Lemon Sound Journalism

Music, gigs, books, culture

Hi welcome to my blog. A place for me to publish my writing. My main passion is music and I play lead guitar/ songwriter in a band based in the North West. We play a lot of live music all around the Manchester/Liverpool/Warrington area- the home of real music! I attend a lot of gigs, both big and small and want to share my reviews. Thanks for visiting!

Giant is the striking and though provoking play by Mark Rosenblatt, directed by Nicholas Hytner, that examines a controversial moment in the life of Roald Dahl—specifically the aftermath of a 1983 article in The New Statesman in which Dahl made comments regarding Israel’s military action in Beirut that many perceived as antisemitic. As pertinent today as it ever was.

The entire drama is constructed over one afternoon, set in Dahl’s home around 1983. It opens with Dahl editing The Witches, having just moved to a new home and dealing with physical discomfort (back pain) and co ordinating logistics. It starts as a drawing‑room style confrontation with publishers, his fiancée, and other associates gathering. It then becomes a much sharper, morally fraught and emotional around Dahl’s views.

The staging is evocative: it has unfinished elements, plastic sheeting, translucent curtains, ladders, and a kitchen space that feels both intimate and chaotic. This gives a sense of the social chaos unleashed by Dahl’s remarks. The direction emphasises both the uncomfortable humour and the darker undercurrents.

John Lithgow as Roald Dahl is the centerpiece. He delivers a performance which encompasses a personality which can be witty, petulant, sometimes charming, other times angry and cruel. Lithgow gives voice to Dahl’s contradictions. He illustrates his capacity for kindness and empathy when it comes to disability (drawing on his own family), alongside a lack of empathy for groups he doesn’t understand or belong to. Critics have praised how Lithgow captures Dahl’s arrogance, the idiosyncratic personality, physical ailments, his literary pride and his stubborn refusal to retract offensive views.
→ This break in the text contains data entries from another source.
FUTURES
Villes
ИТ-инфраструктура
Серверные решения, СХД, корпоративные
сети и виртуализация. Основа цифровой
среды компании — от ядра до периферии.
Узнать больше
Giant is an important piece of theatre for our time—provocative, unsettling, and more rewarding than many plays that try to address political controversy. It prompts reflection rather than delivering moral simplicity. For audiences interested in how art, identity, and ethics collide, Giant offers a powerful experience.

Lithgow’s portrayal of Dahl makes him both repellent and memorably human; Mark Rosenblatt’s writing ensures the play doesn’t collapse into dividing the audience, but instead remains a site of moral complexity. The production is a reminder that theatre can still challenge, interrogate, and provoke, especially when it draws from real life, thoughtfully. I enjoyed the play and its performances greatly.